Excerpt provided.
Start of Block
Another question was asked if this also pertains to summer session. Dr. Hunter felt that this does not pertain to summer credits, but she stated she would check on this after the meeting.
A motion was made to call the question. The motion failed to be seconded.
A vote was taken on the motion.
22 for, 9 opposed, 3 abstentions. The motion passed.
The second motion was presented by Dr. Irv Kornfield.
Motion on the Audit Option Policy
The current policy is as follows:
“Courses may be changed from the Grade or Pass/Fail option to the Audit option during the first two thirds of a semester, but changes during the second third can be made only with the approval of an academic advisor and the student’s dean.”
The following motion is proposed:
Courses may be changed from the Grade or Pass/Fail option to the Audit option during the Add/Drop period. Changes after that can be made only with the approval of the instructor, an academic advisor, and the student’s dean.
A question was asked as to what problem this motion would fix. Dr. Hunter stated that this is another example of trying to make the seven campuses uniform in their grading policy, and it is also related to PeopleSoft issues. Dr. Hunter also agreed with the statement that the add/drop period is too short. This motion also gives the instructor the prerogative to approve a change.
Dr. Kornfield recommended that the motion be voted down to give senators time to consider the motion.
Someone else said that perhaps the system should start conforming to our policies, which she thought worked fine as they are.
Dr. Kornfield moved to withdraw the motion, it was seconded.
There was some discussion on the motion to rescind. A person stated that he was beginning to become concerned that PeopleSoft is driving the policy on campus.
A vote was called to withdraw the motion. 35 voted to withdraw the motion, 0 opposed, 0 abstained.
Presentation about the Folklife Center
Dr. Tony Brinkley gave the presentation. He stated that there are concerns that many faculty members associated with the center want shared with the senate. There are questions about a tenured case being turned down. This involves the elimination of a faculty position and the future of a major research accomplishment by Dr. Sandy Ives, who started the center. It also involves the board of advisors of the center. These changes are taking place with no public discussion. Dr. Brinkley feels the senate should be aware.
End of Block
Material supplied.
Start of Block
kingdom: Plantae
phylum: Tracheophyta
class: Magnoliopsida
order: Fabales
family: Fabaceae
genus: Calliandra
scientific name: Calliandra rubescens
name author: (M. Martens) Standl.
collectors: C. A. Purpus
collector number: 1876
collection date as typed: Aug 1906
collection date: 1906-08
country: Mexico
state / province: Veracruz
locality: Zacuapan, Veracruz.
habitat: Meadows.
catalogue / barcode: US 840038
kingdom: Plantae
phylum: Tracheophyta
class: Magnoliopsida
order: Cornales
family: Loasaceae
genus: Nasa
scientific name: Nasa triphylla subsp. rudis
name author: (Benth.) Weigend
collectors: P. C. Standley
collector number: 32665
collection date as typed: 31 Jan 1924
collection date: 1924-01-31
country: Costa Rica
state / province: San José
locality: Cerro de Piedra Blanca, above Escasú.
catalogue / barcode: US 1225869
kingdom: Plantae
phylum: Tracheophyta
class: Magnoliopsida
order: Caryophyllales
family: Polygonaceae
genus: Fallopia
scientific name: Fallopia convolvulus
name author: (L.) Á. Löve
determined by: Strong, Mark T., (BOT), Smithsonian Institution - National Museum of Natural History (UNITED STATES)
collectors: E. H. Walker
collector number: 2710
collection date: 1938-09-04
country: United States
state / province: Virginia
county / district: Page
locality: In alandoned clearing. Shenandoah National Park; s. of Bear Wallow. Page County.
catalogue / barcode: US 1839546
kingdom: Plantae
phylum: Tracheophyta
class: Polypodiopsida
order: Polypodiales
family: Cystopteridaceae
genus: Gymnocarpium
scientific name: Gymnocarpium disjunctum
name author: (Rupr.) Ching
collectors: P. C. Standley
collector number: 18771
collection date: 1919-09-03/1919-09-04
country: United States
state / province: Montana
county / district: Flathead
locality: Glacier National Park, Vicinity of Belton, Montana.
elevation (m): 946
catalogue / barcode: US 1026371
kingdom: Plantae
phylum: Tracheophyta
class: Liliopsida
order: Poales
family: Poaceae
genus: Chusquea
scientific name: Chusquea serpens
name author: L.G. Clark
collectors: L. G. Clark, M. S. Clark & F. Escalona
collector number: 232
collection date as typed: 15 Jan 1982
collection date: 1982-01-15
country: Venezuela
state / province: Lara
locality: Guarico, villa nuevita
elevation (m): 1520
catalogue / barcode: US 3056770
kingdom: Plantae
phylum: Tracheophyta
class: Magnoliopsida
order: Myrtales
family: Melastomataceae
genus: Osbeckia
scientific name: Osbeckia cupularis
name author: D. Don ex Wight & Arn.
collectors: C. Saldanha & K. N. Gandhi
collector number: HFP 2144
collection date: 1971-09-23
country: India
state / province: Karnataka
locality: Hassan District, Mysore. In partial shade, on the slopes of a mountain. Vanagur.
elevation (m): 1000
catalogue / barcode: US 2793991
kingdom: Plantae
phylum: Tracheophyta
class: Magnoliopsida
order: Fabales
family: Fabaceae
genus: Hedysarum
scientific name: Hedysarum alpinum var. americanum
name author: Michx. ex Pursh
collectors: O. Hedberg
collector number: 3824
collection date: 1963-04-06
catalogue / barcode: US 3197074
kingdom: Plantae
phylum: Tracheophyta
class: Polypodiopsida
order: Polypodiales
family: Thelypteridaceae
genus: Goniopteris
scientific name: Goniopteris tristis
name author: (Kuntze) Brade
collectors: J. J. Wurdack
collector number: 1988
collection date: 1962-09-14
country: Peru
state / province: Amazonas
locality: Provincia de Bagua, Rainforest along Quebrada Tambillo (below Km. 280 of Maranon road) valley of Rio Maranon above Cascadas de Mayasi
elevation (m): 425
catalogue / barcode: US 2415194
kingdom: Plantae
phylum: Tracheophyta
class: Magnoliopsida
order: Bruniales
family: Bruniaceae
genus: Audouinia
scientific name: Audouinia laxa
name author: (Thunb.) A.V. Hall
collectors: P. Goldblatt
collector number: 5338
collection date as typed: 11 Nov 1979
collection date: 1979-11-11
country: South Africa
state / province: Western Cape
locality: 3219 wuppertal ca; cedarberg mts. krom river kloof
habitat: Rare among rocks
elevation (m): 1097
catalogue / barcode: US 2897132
End of Block
Continue the senate meeting minutes from the point after their last sentence, about the Folklife Center presentation.

Answer area.
The center serves many interests, not only in CLAS but in other colleges as well. Brinkley thinks this is a significant issue. They brought this to the senate as a reorganization issue. Nothing has been approved at this time, so there is still time to bring suggestions to the administration.
Dr. Ferland stated that Dr. Richard Judd had wanted to attend the meeting today but had another meeting, but wanted the senate to know that the main issue to him was the closing of a major research center on campus. Whether or not the Folklife Center is moved to the library and regarded as an archive, the fact is that we have a prominent research center, used nation-wide. They are concerned that the center will be closed before the end of the year with no campus discussion.
Dr. Roger Merchant, UMaine Cooperative Extension from Piscataquis County. A member of the senate stated that the services at the Folklife Center are invaluable in order to continue relating stories of parts of the history of the area.
Another member stated that as the creative economy is being pushed by the State of Maine, it seems counterproductive to close the center, where the major part of research is conducted. We are talking about starting new schools yet are trying to close this very successful entity down.
Dr. Ann Schonberger stated that it is very important for the center to have academic leadership, certainly where it pertains to the Women’s Studies Program. She did not think it could function without an academic director connection.
Someone suggested that there be questions directed to administrators and the Director of Libraries at the next senate meeting.
The meeting was adjourned at 4:28 PM.